Text Summarization¶

Summarize long articles and documents into concise text using BART or Flan-T5 encoder-decoder models.

Quick example¶

try (var summarizer = BartSummarizer.distilBartCnn().build()) {
    String summary = summarizer.summarize("Long article text here...");
    System.out.println(summary);
}

Full example¶

import io.github.inference4j.generation.GenerationResult;
import io.github.inference4j.nlp.BartSummarizer;

public class Summarization {
    public static void main(String[] args) {
        try (var summarizer = BartSummarizer.distilBartCnn()
                .maxNewTokens(150)
                .build()) {

            String article = """
                The Amazon rainforest, often referred to as the "lungs of the Earth",
                produces about 20% of the world's oxygen.
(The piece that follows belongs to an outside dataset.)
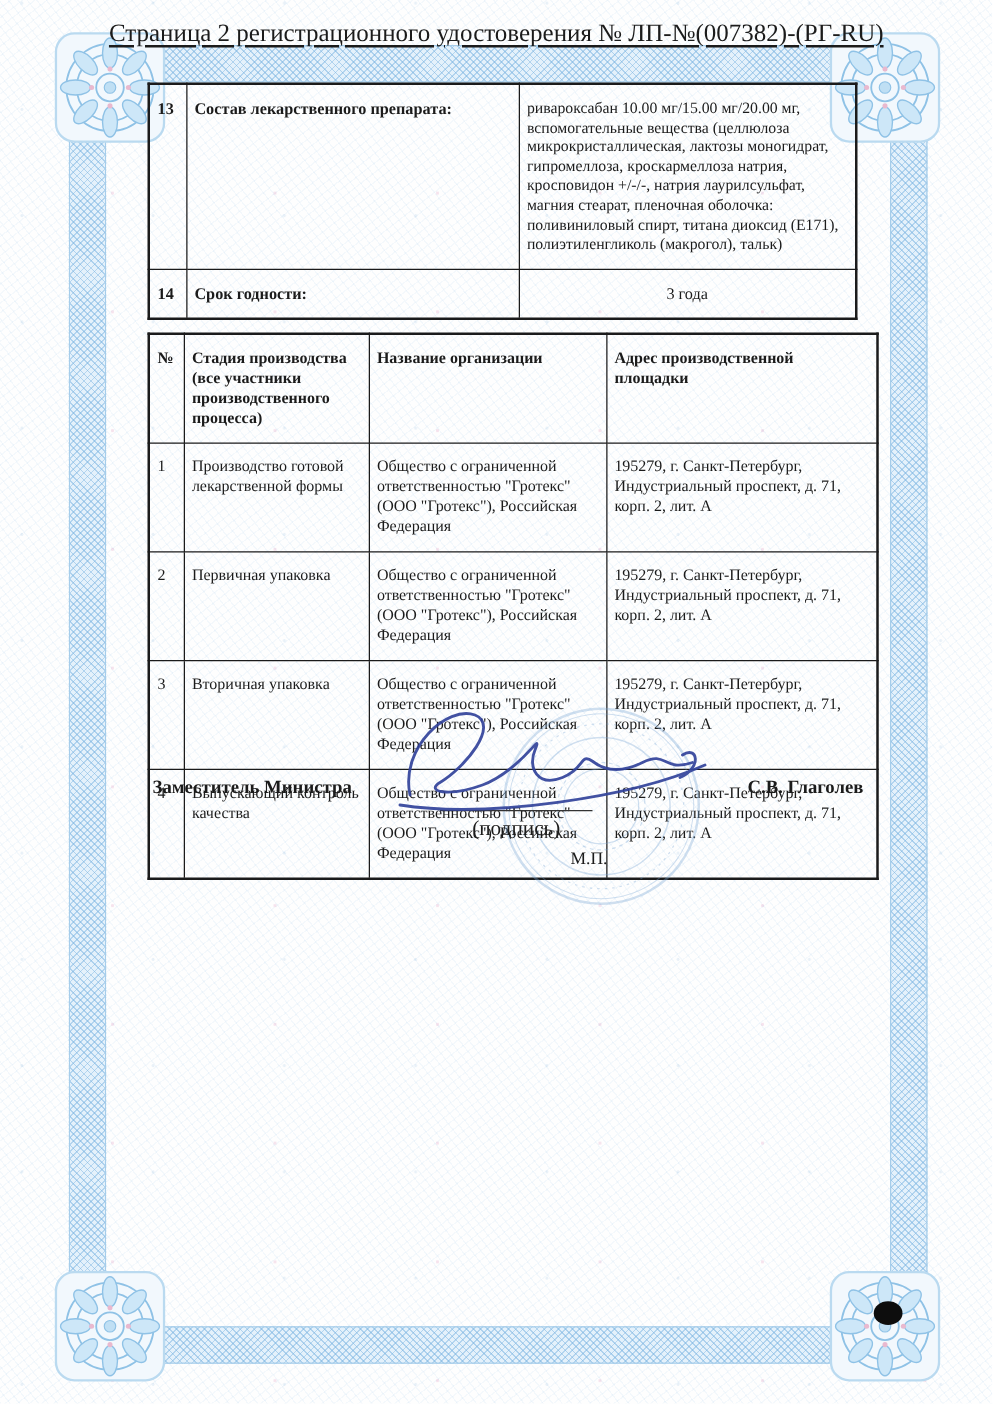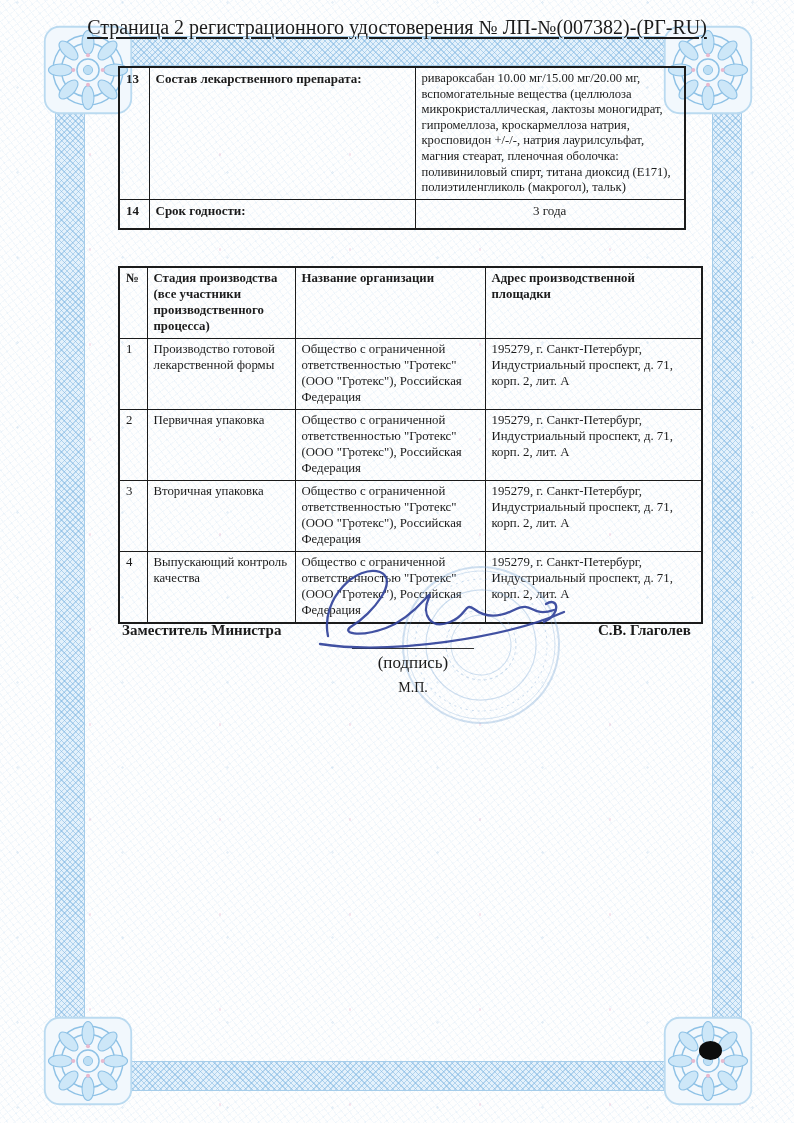"13" table.doc td,table.doc th { padding: 3px 6px -> 11px 6px }
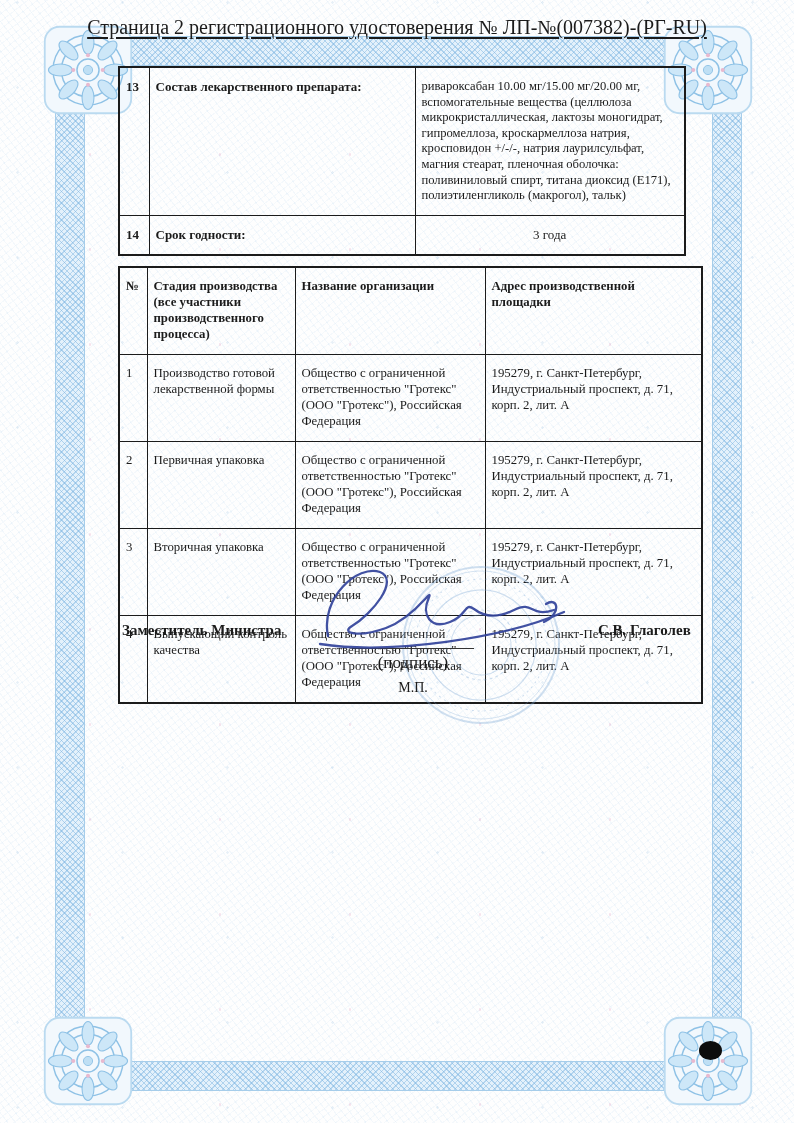"М.П." .mp-label { text-align: center -> right }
Spanning across nine countries
                in South America, it is the largest tropical rainforest in the world,
                covering approximately 5.5 million square kilometers. The forest is home
                to an estimated 10% of all species on Earth, including over 40,000 plant
                species, 1,300 bird species, and 3,000 types of fish. Deforestation
                remains a critical threat, with an estimated 17% of the forest lost in
                the last 50 years due to logging, agriculture, and urban expansion.
                """;

            GenerationResult result = summarizer.summarize(article, token -> System.out.print(token));
            System.out.println();
            System.out.printf("%d tokens in %,d ms%n",
                    result.generatedTokens(), result.duration().toMillis());
        }
    }
}

Using Flan-T5 as an alternative¶

FlanT5TextGenerator can also summarize text. It uses a different architecture but implements the same Summarizer interface:

import io.github.inference4j.nlp.FlanT5TextGenerator;
import io.github.inference4j.nlp.Summarizer;

// Both implement Summarizer — swap freely
Summarizer summarizer = FlanT5TextGenerator.flanT5Base()
        .maxNewTokens(150)
        .build();

Model presets¶

BartSummarizer¶

Preset	Model	Parameters	Size
`BartSummarizer.distilBartCnn()`	DistilBART CNN 12-6	306M	~1.2 GB
`BartSummarizer.bartLargeCnn()`	BART Large CNN	406M	~1.6 GB

FlanT5TextGenerator¶

Preset	Model	Parameters	Size
`FlanT5TextGenerator.flanT5Small()`	Flan-T5 Small	77M	~300 MB
`FlanT5TextGenerator.flanT5Base()`	Flan-T5 Base	250M	~900 MB
`FlanT5TextGenerator.flanT5Large()`	Flan-T5 Large	780M	~3 GB

Builder options¶

Method	Type	Default	Description
`.modelId(String)`	`String`	Preset-dependent	HuggingFace model ID
`.modelSource(ModelSource)`	`ModelSource`	`HuggingFaceModelSource`	Model resolution strategy
`.sessionOptions(SessionConfigurer)`	`SessionConfigurer`	default	ONNX Runtime session config
`.tokenizerProvider(TokenizerProvider)`	`TokenizerProvider`	Preset-dependent	Tokenizer construction strategy
`.maxNewTokens(int)`	`int`	`256`	Maximum tokens to generate
`.temperature(float)`	`float`	`0.0`	Sampling temperature (higher = more random)
`.topK(int)`	`int`	`0` (disabled)	Top-K sampling
`.topP(float)`	`float`	`0.0` (disabled)	Nucleus sampling
`.eosTokenId(int)`	`int`	Auto-detected	End-of-sequence token ID
`.addedToken(String)`	`String`	—	Register a special token for atomic encoding

Result type¶

Both summarize(text, tokenListener) and generate(text, tokenListener) return a GenerationResult record:

Field	Type	Description
`text()`	`String`	The generated summary
`promptTokens()`	`int`	Number of tokens in the input
`generatedTokens()`	`int`	Number of tokens generated
`duration()`	`Duration`	Wall-clock generation time

The convenience method summarize(text) returns the summary as a plain String.

Tips¶

DistilBART CNN is purpose-built for summarization and produces the best summaries. Use it when summarization is your only task.
Flan-T5 is a general-purpose model that also handles translation, grammar correction, and SQL generation. Use it when you need multiple tasks from a single model.
Lower maxNewTokens for shorter summaries — the model will still produce coherent output.
Use streaming (summarize(text, token -> ...)) for long inputs where generation takes several seconds.
Reuse instances across calls — each one holds the model and tokenizer in memory.